The BURD II was a two-place human-powered biplane, designed and built by graduates and undergraduates of the Massachusetts Institute of Technology. It is very similar to the original BURD, which suffered a structural collapse during testing in 1975, but incorporated changes to its structure and its control systems.

== Background ==

Construction of the BURD II began in June 1976 and was completed by September of that year. It differed from the original BURD in several ways. While the wing spars of the original craft were box-beams made from balsa, for the new airplane they were made from carbon fiber. The secondary structure, in addition to balsa, incorporated new materials, such as polystyrene, carbon fiber, and bamboo. The undercarriage's rear wheel was fitted with a shock-absorber. For the control system, changes made included the foreplane being held in a neutral position by bungee cords and, for yaw control, spoilers being fitted to the wingtip endplates, in addition to those located on the lower wing. Further changes included the fuselage having a full frontal fairing, and the central vertical fin, located above the upper wing, being redesigned so that it had a new profile.
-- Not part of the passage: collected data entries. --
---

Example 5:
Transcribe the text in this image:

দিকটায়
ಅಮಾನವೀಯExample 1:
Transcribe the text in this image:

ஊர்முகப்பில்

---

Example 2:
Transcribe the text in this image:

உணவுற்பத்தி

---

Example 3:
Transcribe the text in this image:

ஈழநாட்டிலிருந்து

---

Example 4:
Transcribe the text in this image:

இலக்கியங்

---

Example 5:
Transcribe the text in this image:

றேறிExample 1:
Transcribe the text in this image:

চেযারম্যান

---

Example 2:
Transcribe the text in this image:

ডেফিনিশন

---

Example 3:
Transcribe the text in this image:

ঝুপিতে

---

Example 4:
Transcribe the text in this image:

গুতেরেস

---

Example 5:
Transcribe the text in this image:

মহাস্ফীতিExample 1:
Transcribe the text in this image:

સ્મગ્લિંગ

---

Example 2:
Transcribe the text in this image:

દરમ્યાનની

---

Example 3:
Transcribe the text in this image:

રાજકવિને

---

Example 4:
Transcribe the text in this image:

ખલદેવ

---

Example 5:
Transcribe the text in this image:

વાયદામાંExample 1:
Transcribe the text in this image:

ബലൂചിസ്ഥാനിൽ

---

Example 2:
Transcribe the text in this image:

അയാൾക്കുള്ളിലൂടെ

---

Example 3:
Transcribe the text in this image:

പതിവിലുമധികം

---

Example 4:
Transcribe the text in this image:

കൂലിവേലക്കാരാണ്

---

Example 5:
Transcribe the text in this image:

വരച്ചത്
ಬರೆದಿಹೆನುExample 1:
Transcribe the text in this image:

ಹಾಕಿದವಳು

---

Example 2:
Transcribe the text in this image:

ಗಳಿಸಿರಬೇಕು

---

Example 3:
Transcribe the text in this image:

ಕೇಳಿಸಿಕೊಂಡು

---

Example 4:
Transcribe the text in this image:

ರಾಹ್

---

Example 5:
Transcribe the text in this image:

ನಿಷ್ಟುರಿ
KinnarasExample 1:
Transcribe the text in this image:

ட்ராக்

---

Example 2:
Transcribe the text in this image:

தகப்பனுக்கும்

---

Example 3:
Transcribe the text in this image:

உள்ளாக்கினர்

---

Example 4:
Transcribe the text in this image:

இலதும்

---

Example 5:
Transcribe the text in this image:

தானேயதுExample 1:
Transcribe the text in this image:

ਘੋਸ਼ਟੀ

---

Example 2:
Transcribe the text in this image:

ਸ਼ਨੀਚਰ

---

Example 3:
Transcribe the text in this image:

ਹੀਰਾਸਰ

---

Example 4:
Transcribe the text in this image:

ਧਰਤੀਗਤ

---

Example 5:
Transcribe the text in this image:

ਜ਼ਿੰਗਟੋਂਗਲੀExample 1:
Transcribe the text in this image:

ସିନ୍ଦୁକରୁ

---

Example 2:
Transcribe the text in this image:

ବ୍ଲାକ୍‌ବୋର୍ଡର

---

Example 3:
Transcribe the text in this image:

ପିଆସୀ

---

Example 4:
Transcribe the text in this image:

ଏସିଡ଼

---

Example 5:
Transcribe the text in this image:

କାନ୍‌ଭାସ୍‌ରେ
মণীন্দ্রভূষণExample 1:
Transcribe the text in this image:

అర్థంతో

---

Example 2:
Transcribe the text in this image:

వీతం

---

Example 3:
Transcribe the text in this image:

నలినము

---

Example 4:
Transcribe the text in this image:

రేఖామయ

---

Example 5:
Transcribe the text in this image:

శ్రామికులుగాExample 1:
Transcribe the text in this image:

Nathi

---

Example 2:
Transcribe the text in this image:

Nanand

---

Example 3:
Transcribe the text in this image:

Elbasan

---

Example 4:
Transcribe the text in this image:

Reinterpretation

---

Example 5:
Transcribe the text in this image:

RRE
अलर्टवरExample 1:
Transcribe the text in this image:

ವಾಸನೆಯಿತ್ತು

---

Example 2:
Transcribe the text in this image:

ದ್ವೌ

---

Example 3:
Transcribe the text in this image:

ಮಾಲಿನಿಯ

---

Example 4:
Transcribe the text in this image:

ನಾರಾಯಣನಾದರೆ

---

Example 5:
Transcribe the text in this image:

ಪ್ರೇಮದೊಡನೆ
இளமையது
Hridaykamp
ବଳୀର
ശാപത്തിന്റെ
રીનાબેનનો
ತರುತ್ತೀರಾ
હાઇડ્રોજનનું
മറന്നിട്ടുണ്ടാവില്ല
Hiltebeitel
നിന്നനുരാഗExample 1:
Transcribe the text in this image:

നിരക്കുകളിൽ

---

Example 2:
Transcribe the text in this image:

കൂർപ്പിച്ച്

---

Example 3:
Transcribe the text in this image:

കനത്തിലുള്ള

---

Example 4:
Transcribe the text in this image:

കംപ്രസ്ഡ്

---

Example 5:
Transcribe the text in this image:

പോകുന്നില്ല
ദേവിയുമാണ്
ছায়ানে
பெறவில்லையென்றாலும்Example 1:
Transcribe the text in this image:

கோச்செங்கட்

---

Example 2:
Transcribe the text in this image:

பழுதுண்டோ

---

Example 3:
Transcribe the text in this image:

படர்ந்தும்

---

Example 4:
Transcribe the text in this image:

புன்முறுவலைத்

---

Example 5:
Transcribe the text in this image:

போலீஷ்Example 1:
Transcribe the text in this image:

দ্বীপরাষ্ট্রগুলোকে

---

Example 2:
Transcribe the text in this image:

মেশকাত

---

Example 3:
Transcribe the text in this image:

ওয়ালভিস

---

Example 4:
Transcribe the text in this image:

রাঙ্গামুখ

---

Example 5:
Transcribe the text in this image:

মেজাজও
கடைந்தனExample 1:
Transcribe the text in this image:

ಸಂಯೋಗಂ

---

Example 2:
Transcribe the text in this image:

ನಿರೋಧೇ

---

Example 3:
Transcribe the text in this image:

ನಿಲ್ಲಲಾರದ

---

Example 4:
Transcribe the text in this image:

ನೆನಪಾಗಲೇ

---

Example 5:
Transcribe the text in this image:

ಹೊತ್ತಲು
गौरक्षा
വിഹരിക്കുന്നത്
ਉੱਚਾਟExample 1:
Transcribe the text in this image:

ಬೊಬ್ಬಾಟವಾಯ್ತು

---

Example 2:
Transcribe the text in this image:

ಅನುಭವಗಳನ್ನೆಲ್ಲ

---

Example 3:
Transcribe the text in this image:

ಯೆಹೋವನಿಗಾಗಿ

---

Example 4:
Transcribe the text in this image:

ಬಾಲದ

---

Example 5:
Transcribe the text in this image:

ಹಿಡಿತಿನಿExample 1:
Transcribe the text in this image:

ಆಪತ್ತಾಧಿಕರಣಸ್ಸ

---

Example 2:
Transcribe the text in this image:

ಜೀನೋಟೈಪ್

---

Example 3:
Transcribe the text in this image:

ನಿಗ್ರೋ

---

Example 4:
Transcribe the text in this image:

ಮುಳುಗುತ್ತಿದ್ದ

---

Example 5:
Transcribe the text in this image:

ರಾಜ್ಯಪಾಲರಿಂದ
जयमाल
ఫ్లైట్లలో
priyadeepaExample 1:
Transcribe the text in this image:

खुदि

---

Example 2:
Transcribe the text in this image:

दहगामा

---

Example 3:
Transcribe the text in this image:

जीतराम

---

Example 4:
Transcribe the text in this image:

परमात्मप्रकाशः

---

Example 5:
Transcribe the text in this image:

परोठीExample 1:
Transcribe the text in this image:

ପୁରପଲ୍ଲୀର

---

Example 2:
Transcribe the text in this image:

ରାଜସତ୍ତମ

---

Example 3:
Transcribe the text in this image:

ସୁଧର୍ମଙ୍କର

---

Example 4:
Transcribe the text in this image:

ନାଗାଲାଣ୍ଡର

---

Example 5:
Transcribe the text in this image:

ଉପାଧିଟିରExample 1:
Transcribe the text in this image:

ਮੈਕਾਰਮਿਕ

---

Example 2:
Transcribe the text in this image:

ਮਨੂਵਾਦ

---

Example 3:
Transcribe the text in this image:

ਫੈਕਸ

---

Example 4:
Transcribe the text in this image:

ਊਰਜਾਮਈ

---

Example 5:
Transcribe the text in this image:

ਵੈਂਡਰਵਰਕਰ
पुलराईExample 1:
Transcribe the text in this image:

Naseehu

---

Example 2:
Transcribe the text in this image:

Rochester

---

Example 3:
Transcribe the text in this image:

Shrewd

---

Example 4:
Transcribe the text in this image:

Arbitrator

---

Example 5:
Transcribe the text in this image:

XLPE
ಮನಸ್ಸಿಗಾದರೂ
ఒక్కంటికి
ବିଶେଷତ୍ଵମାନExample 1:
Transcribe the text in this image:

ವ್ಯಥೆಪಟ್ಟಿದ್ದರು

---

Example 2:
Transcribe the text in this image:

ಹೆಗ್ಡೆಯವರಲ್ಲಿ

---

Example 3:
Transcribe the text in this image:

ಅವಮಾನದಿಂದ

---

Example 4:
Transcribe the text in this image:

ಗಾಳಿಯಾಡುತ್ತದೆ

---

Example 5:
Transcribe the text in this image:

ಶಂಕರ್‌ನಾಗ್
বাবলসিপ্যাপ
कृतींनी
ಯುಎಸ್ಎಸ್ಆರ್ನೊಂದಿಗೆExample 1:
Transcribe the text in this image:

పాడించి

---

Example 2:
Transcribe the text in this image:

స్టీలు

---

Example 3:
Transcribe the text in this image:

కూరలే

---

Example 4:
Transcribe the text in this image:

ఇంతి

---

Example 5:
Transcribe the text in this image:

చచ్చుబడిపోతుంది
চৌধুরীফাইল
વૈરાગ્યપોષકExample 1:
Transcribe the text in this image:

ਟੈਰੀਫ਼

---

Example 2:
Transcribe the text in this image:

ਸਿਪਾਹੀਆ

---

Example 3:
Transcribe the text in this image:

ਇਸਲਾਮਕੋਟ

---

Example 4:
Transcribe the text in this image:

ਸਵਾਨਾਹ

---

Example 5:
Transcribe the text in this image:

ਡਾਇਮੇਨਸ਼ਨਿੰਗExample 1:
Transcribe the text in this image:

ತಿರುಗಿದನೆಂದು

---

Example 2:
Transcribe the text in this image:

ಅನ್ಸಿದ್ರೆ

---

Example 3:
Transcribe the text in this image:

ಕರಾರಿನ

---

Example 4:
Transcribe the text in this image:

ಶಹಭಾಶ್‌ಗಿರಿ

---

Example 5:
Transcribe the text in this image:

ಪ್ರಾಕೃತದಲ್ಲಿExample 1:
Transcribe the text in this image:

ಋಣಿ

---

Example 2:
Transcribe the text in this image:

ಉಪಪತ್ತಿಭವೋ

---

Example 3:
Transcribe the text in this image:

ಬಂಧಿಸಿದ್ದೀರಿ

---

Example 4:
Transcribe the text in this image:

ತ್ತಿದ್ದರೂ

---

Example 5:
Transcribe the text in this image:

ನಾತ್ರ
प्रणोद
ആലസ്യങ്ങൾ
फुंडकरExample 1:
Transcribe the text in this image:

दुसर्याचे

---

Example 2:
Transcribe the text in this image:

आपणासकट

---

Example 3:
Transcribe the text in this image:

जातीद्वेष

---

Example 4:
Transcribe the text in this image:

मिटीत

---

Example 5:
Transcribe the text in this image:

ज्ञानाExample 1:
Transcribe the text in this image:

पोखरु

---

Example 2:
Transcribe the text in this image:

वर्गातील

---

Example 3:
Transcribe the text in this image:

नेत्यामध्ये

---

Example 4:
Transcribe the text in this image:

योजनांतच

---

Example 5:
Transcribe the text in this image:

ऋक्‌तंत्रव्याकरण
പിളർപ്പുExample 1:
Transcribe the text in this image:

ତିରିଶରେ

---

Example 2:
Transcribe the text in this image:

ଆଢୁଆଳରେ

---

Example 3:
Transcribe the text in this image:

Flight attempts with the BURD proved unsuccessful and, when the £50,000 Kremer prize was won in August 1977, interest in the project waned. In October 1978, four MIT undergraduates (all members of the MIT Rocket Society) were given access to the BURD II, with the intention of modifying the craft so that it could be made to fly. In November, two model aircraft engines, rated at 1.50 hp (1.1 kW), powering 12 in (30.5 cm) propellers, were fitted on either side of the fuselage. A series of taxiing trials, which continued through to late November, were conducted. On the last test, with Harold Youngren acting as pilot, and also pedalling, the BURD II reached takeoff speed, at which point the foreplane collapsed and the craft veered off course, causing further structural damage.

After that event, the aircraft was dismantled. Subsequent analysis by MIT graduate Bob Parks determined that the BURD design had fundamental deficiencies in its engineering, with its center of gravity being too far forward, and the wings' box-spars and wire trussing also being inadequate for the task.